A proposal for translator and language detector APIs
Other
123 stars 6 forks source link

Highlighting Privacy and User Consent Concerns #5

Closed ahmadalfy closed 6 months ago

ahmadalfy commented 7 months ago

I want to highlight two questions related to the explainer.

Automatic Detection of Supported Languages

Will users be prompted to consent to the browser detecting the languages it supports for translation or it will happen without the user consent? Automatic language detection could potentially reveal sensitive information about users' browsing habits and preferences as mentioned in the privacy section.

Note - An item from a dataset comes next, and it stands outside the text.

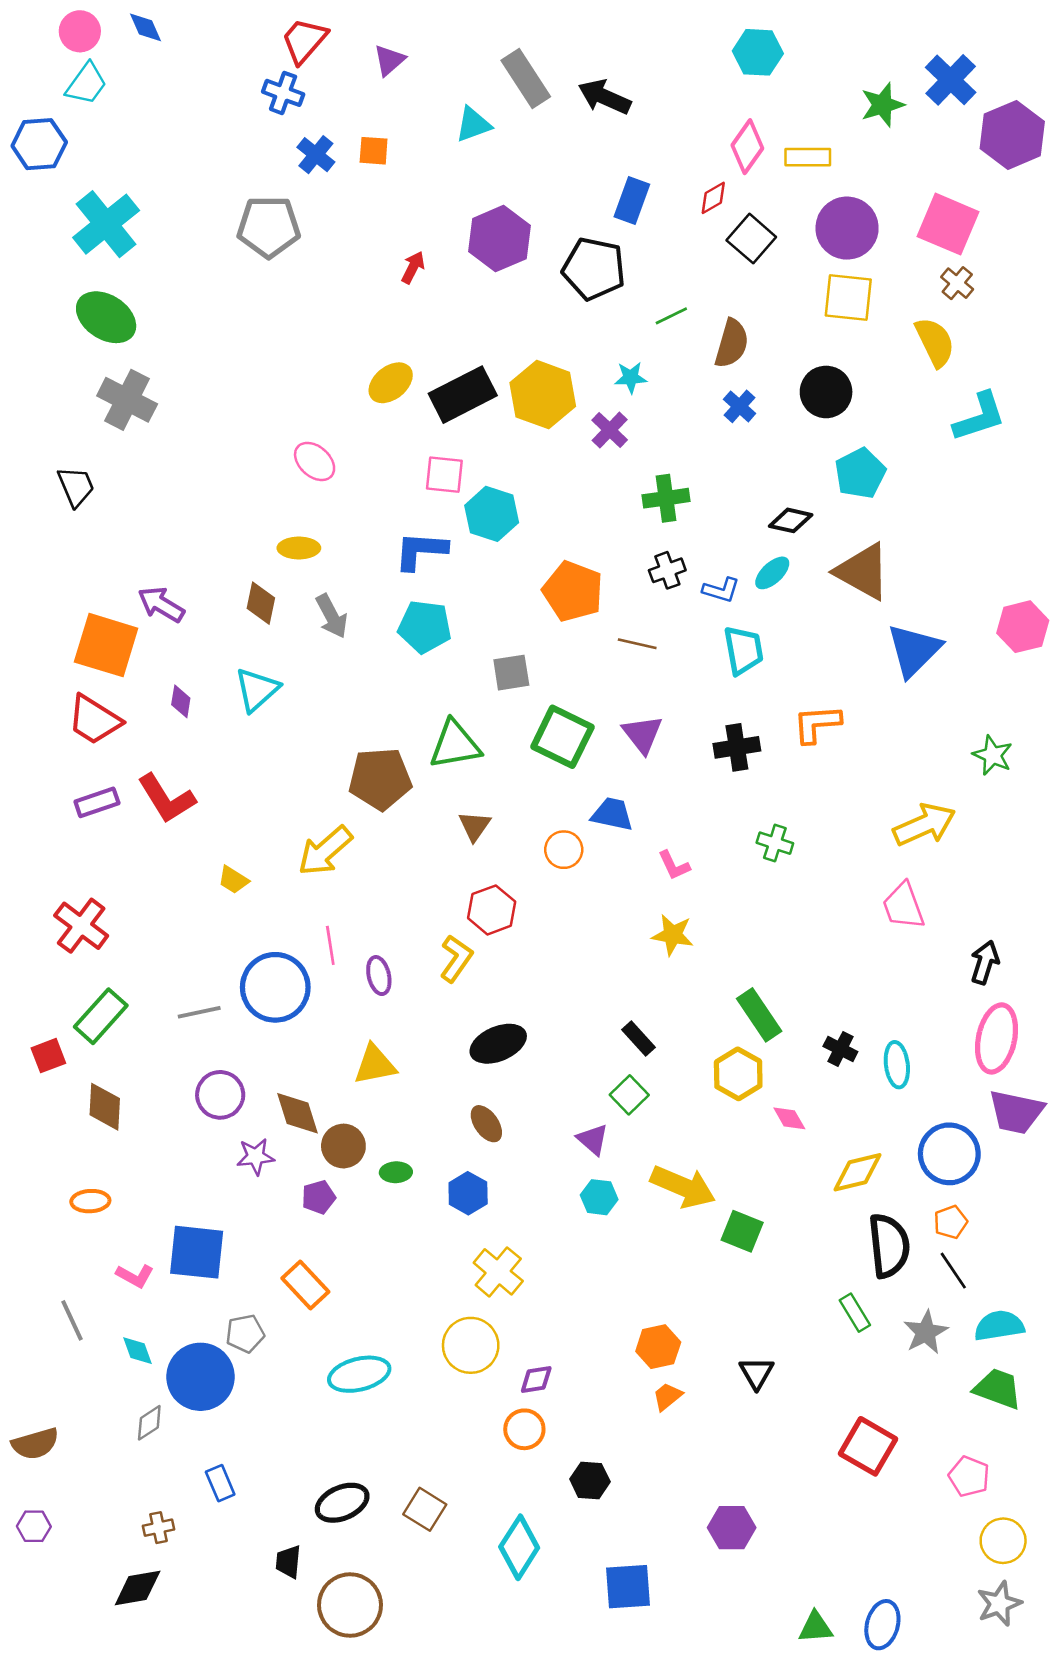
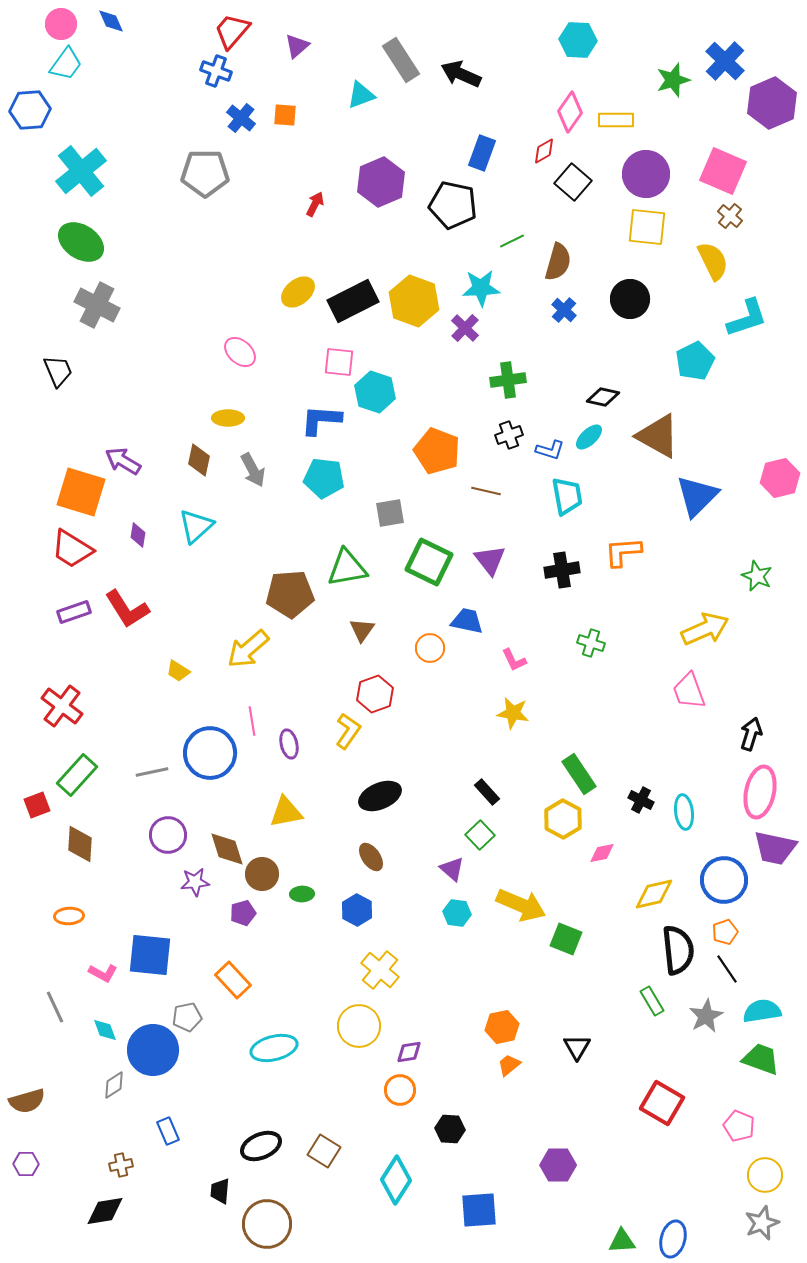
cyan star: (631, 378) -> (481, 288), size x1.5
cyan pentagon: (860, 473) -> (695, 361), moved
pink diamond: (789, 1118) -> (602, 853), turned -72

Downloading Missing Languages

When the browser needs to download additional language packs for translation, will users be explicitly asked for consent before initiating the download? This is crucial to prevent scenarios where users' device storage is filled with language packs without their consent, potentially leading to privacy concerns and unwanted resource consumption.

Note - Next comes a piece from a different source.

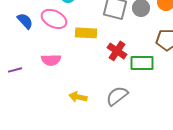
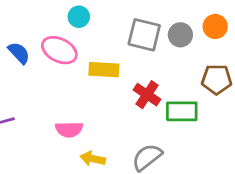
pink semicircle: (51, 60) -> (69, 129), moved

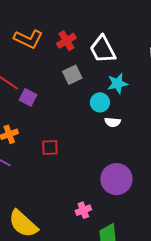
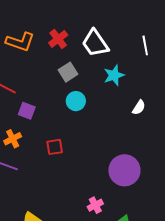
purple square: (28, 97) -> (27, 111), moved
cyan circle: (100, 102) -> (76, 101), moved
white semicircle: (113, 122) -> (139, 107), moved, turned -56

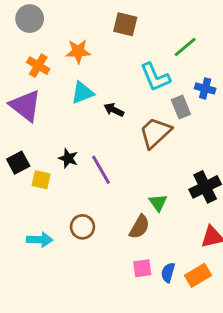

I am not sure if implementation details like these should be mentioned in the explainer or not.

domenic commented 6 months ago

Will users be prompted to consent to the browser detecting the languages it supports for translation or it will happen without the user consent? Automatic language detection could potentially reveal sensitive information about users' browsing habits and preferences as mentioned in the privacy section.

Can you explain these privacy concerns further?

The browser already sees all strings that are passed to JavaScript APIs. Such strings are not private to the browser.

Similarly to how we don't ask for user consent to tell the browser about the string "Hello world" when a page does myElement.innerHTML = "Hello world", I don't think we'd ask for user consent when a page does languageDetector.detect("Hello world").

When the browser needs to download additional language packs for translation, will users be explicitly asked for consent before initiating the download? This is crucial to prevent scenarios where users' device storage is filled with language packs without their consent, potentially leading to privacy concerns and unwanted resource consumption.

The privacy issues are being discussed in #3.

The storage issues are not generally covered by user consent, but instead by other UI. For example, right now pages can download ~unlimited large files into the HTTP cache or other storage locations using other web APIs, with no user consent. However, users have control over this via various browser settings, and unused items automatically get cleaned up over time.

ahmadalfy commented 6 months ago

Regarding the first point, I intended to convey that the canTranslate feature can be utilized to iterate through all available languages, enabling detection of supported languages. This functionality could potentially be employed for fingerprinting purposes. I envision a prompt similar to those used for geolocation or clipboard access, where users are informed that the website wishes to determine if their browser supports translation to, for instance, Japanese. This concerns the capabilities of the browser, not the strings passed to the API.

Regarding the storage concern, you are correct; however, this issue isn't specific to individual websites, as the dictionaries utilized for translations ought to be shared resources. My point is that a website could inadvertently download unnecessary dictionaries from the browser vendor, leading to excessive use of user storage. Somehow the user should be aware of that.

I hope this clarifies my points. Feel free to ask for further elaboration if needed.

domenic commented 6 months ago

OK. Regarding your first point, that is discussed in #3.

Regarding your second point, we don't have any plans to do anything different than other storage APIs for this storage.

I'll close this issue then, since it seems like most of the concerns here are covered by #3.